======== RECORDS SHOWN ========

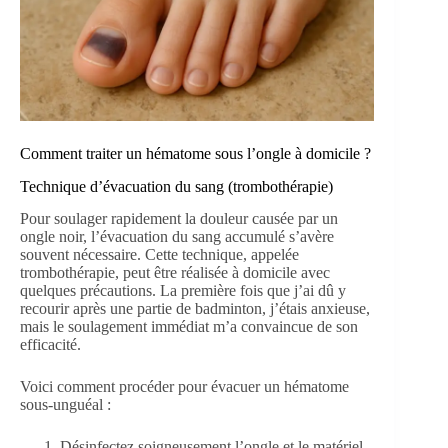
Comment traiter un hématome sous l’ongle à domicile ?
Technique d’évacuation du sang (trombothérapie)
Pour soulager rapidement la douleur causée par un
ongle noir, l’évacuation du sang accumulé s’avère
souvent nécessaire. Cette technique, appelée
trombothérapie, peut être réalisée à domicile avec
quelques précautions. La première fois que j’ai dû y
recourir après une partie de badminton, j’étais anxieuse,
mais le soulagement immédiat m’a convaincue de son
efficacité.
Voici comment procéder pour évacuer un hématome
sous-unguéal :
Désinfectez soigneusement l’ongle et le matériel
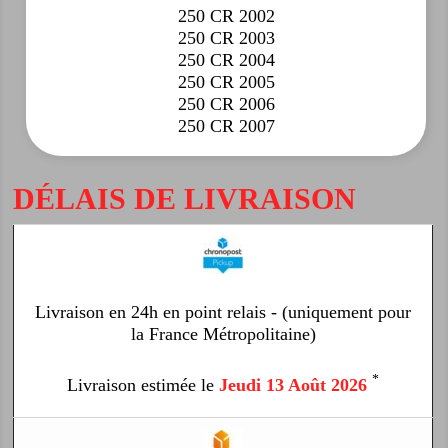
250 CR 2002
250 CR 2003
250 CR 2004
250 CR 2005
250 CR 2006
250 CR 2007
DÉLAIS DE LIVRAISON
Livraison en 24h en point relais - (uniquement pour
la France Métropolitaine)
*
Livraison estimée le
Jeudi 13 Août 2026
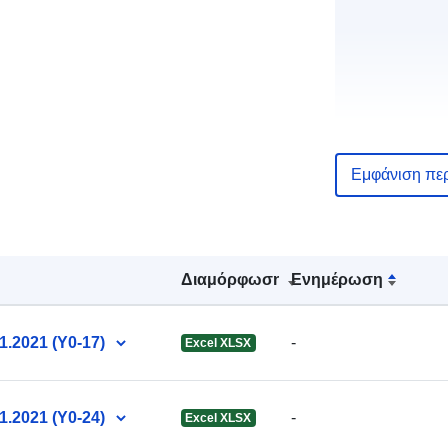
Γλώσσες :
Εμφάνιση πε
Εκδότης:
Διαμόρφωση
Ενημέρωση
1.2021 (Y0-17)
-
Excel XLSX
1.2021 (Y0-24)
-
Excel XLSX
Σημείο επαφ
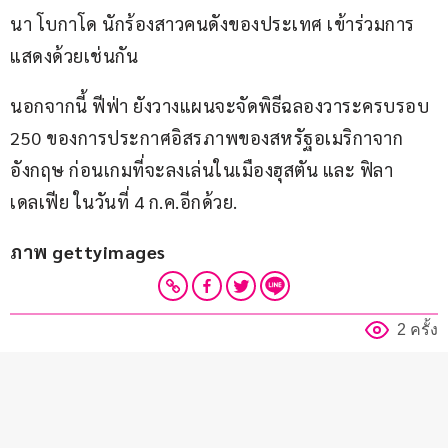
นา โบกาโด นักร้องสาวคนดังของประเทศ เข้าร่วมการ
แสดงด้วยเช่นกัน
นอกจากนี้ ฟีฟ่า ยังวางแผนจะจัดพิธีฉลองวาระครบรอบ 
250 ของการประกาศอิสรภาพของสหรัฐอเมริกาจาก
อังกฤษ ก่อนเกมที่จะลงเล่นในเมืองฮุสตัน และ ฟิลา
เดลเฟีย ในวันที่ 4 ก.ค.อีกด้วย.
ภาพ gettyimages
2 ครั้ง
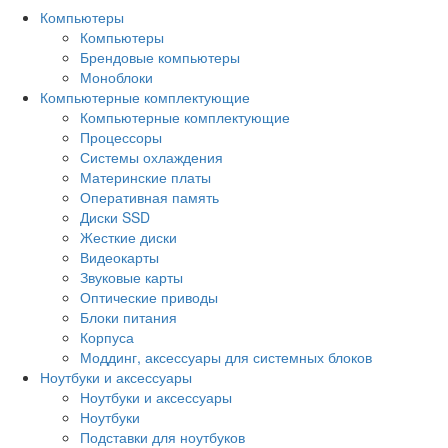
Компьютеры
Компьютеры
Брендовые компьютеры
Моноблоки
Компьютерные комплектующие
Компьютерные комплектующие
Процессоры
Системы охлаждения
Материнские платы
Оперативная память
Диски SSD
Жесткие диски
Видеокарты
Звуковые карты
Оптические приводы
Блоки питания
Корпуса
Моддинг, аксессуары для системных блоков
Ноутбуки и аксессуары
Ноутбуки и аксессуары
Ноутбуки
Подставки для ноутбуков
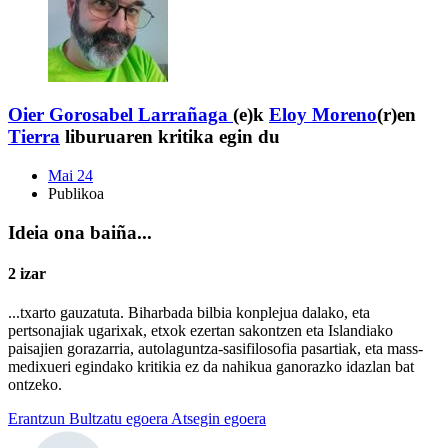
Oier Gorosabel Larrañaga
(e)k
Eloy Moreno
(r)en
Tierra
liburuaren kritika egin du
Mai 24
Publikoa
Ideia ona baiña...
2 izar
...txarto gauzatuta. Biharbada bilbia konplejua dalako, eta
pertsonajiak ugarixak, etxok ezertan sakontzen eta Islandiako
paisajien gorazarria, autolaguntza-sasifilosofia pasartiak, eta mass-
medixueri egindako kritikia ez da nahikua ganorazko idazlan bat
ontzeko.
Erantzun
Bultzatu egoera
Atsegin egoera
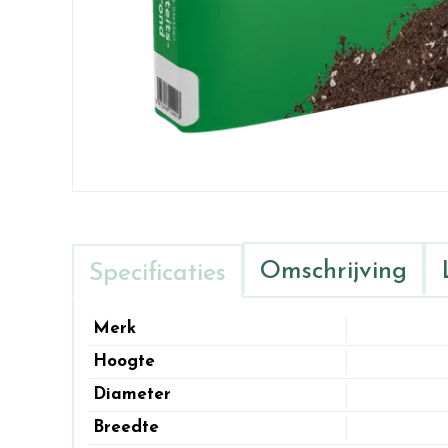
Omschrijving
Specificaties
Merk
Hoogte
Diameter
Breedte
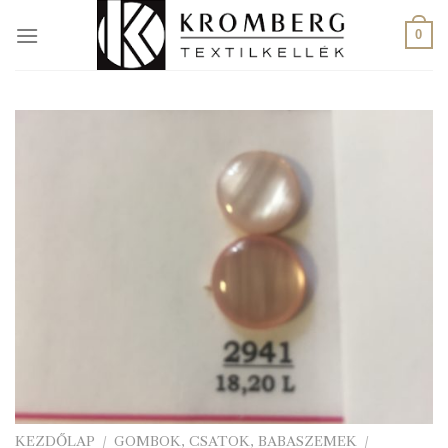
Skip
to
0
content
KEZDŐLAP
/
GOMBOK, CSATOK, BABASZEMEK
/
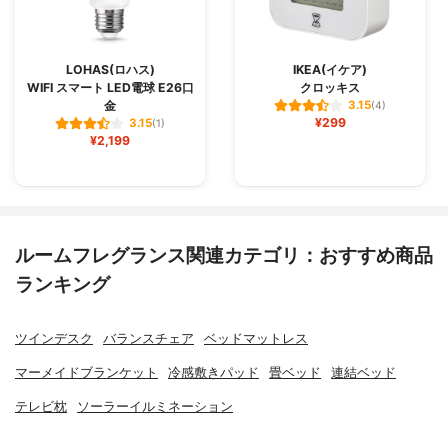
LOHAS(ロハス)
IKEA(イケア)
WIFI スマート LED電球 E26口
クロッキス
金
3.15
(4)
¥299
3.15
(1)
¥2,199
ルームフレグランス関連カテゴリ：おすすめ商品
ランキング
ツインデスク
バランスチェア
ベッドマットレス
マーメイドブランケット
冷感敷きパッド
畳ベッド
連結ベッド
テレビ枕
ソーラーイルミネーション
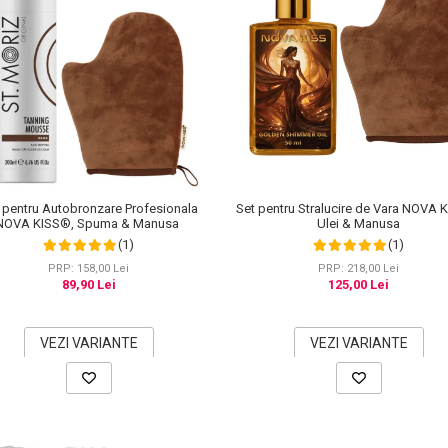
 pentru Autobronzare Profesionala
Set pentru Stralucire de Vara NOVA 
NOVA KISS®, Spuma & Manusa
Ulei & Manusa
(1)
(1)
PRP: 158,00 Lei
PRP: 218,00 Lei
89,90 Lei
125,00 Lei
VEZI VARIANTE
VEZI VARIANTE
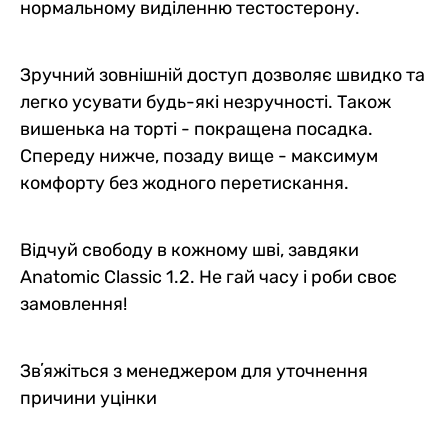
нормальному виділенню тестостерону.
Зручний зовнішній доступ дозволяє швидко та
легко усувати будь-які незручності. Також
вишенька на торті - покращена посадка.
Спереду нижче, позаду вище - максимум
комфорту без жодного перетискання.
Відчуй свободу в кожному шві, завдяки
Anatomic Classic 1.2. Не гай часу і роби своє
замовлення!
Звʼяжіться з менеджером для уточнення
причини уцінки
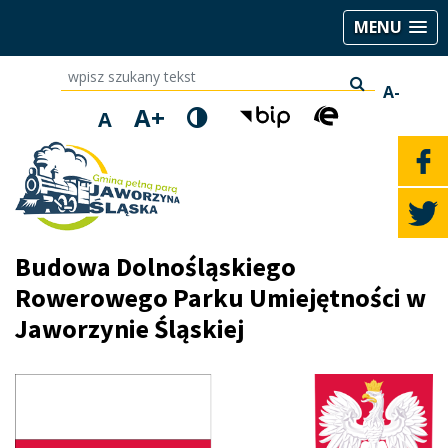
MENU
wpisz szukany tekst
A-
A+
A
Budowa Dolnośląskiego
Rowerowego Parku Umiejętności w
Jaworzynie Śląskiej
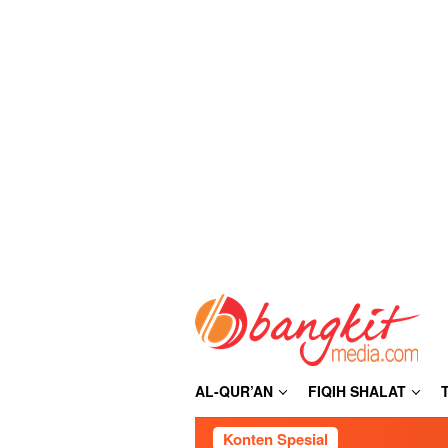
Loncat
ke
konten
AL-QUR’AN
FIQIH SHALAT
Konten Spesial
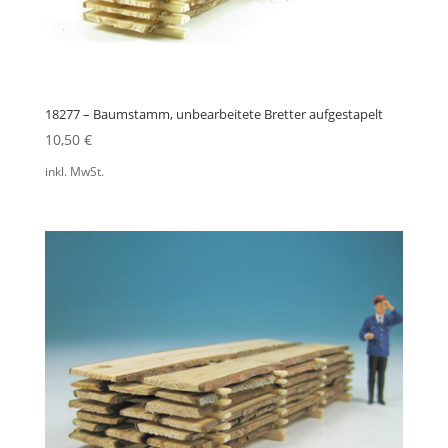
18277 – Baumstamm, unbearbeitete Bretter aufgestapelt
10,50
€
inkl. MwSt.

========

● TASK OBJECTIVE
Print the records verbatim, without pictures.

● WRITTEN RESPONSE
Comment traiter un hématome sous l’ongle à domicile ?
Technique d’évacuation du sang (trombothérapie)
Pour soulager rapidement la douleur causée par un
ongle noir, l’évacuation du sang accumulé s’avère
souvent nécessaire. Cette technique, appelée
trombothérapie, peut être réalisée à domicile avec
quelques précautions. La première fois que j’ai dû y
recourir après une partie de badminton, j’étais anxieuse,
mais le soulagement immédiat m’a convaincue de son
efficacité.
Voici comment procéder pour évacuer un hématome
sous-unguéal :
Désinfectez soigneusement l’ongle et le matériel
250 CR 2002
250 CR 2003
250 CR 2004
250 CR 2005
250 CR 2006
250 CR 2007
DÉLAIS DE LIVRAISON
Livraison en 24h en point relais - (uniquement pour
la France Métropolitaine)
*
Livraison estimée le
Jeudi 13 Août 2026
Γλώσσες :
Εμφάνιση πε
Εκδότης:
Διαμόρφωση
Ενημέρωση
1.2021 (Y0-17)
-
Excel XLSX
1.2021 (Y0-24)
-
Excel XLSX
Σημείο επαφ
นา โบกาโด นักร้องสาวคนดังของประเทศ เข้าร่วมการ
แสดงด้วยเช่นกัน
นอกจากนี้ ฟีฟ่า ยังวางแผนจะจัดพิธีฉลองวาระครบรอบ 
250 ของการประกาศอิสรภาพของสหรัฐอเมริกาจาก
อังกฤษ ก่อนเกมที่จะลงเล่นในเมืองฮุสตัน และ ฟิลา
เดลเฟีย ในวันที่ 4 ก.ค.อีกด้วย.
ภาพ gettyimages
2 ครั้ง
Компьютеры
Компьютеры
Брендовые компьютеры
Моноблоки
Компьютерные комплектующие
Компьютерные комплектующие
Процессоры
Системы охлаждения
Материнские платы
Оперативная память
Диски SSD
Жесткие диски
Видеокарты
Звуковые карты
Оптические приводы
Блоки питания
Корпуса
Моддинг, аксессуары для системных блоков
Ноутбуки и аксессуары
Ноутбуки и аксессуары
Ноутбуки
Подставки для ноутбуков
Oier Gorosabel Larrañaga
(e)k
Eloy Moreno
(r)en
Tierra
liburuaren kritika egin du
Mai 24
Publikoa
Ideia ona baiña...
2 izar
...txarto gauzatuta. Biharbada bilbia konplejua dalako, eta
pertsonajiak ugarixak, etxok ezertan sakontzen eta Islandiako
paisajien gorazarria, autolaguntza-sasifilosofia pasartiak, eta mass-
medixueri egindako kritikia ez da nahikua ganorazko idazlan bat
ontzeko.
Erantzun
Bultzatu egoera
Atsegin egoera
Omschrijving
Specificaties
Merk
Hoogte
Diameter
Breedte
Skip
to
0
content
KEZDŐLAP
/
GOMBOK, CSATOK, BABASZEMEK
/
LOHAS(ロハス)
IKEA(イケア)
WIFI スマート LED電球 E26口
クロッキス
金
3.15
(4)
¥299
3.15
(1)
¥2,199
ルームフレグランス関連カテゴリ：おすすめ商品
ランキング
ツインデスク
バランスチェア
ベッドマットレス
マーメイドブランケット
冷感敷きパッド
畳ベッド
連結ベッド
テレビ枕
ソーラーイルミネーション
 pentru Autobronzare Profesionala
Set pentru Stralucire de Vara NOVA 
NOVA KISS®, Spuma & Manusa
Ulei & Manusa
(1)
(1)
PRP: 158,00 Lei
PRP: 218,00 Lei
89,90 Lei
125,00 Lei
VEZI VARIANTE
VEZI VARIANTE
нормальному виділенню тестостерону.
Зручний зовнішній доступ дозволяє швидко та
легко усувати будь-які незручності. Також
вишенька на торті - покращена посадка.
Спереду нижче, позаду вище - максимум
комфорту без жодного перетискання.
Відчуй свободу в кожному шві, завдяки
Anatomic Classic 1.2. Не гай часу і роби своє
замовлення!
Звʼяжіться з менеджером для уточнення
причини уцінки
MENU
wpisz szukany tekst
A-
A+
A
Budowa Dolnośląskiego
Rowerowego Parku Umiejętności w
Jaworzynie Śląskiej
Loncat
ke
konten
AL-QUR’AN
FIQIH SHALAT
Konten Spesial
18277 – Baumstamm, unbearbeitete Bretter aufgestapelt
10,50
€
inkl. MwSt.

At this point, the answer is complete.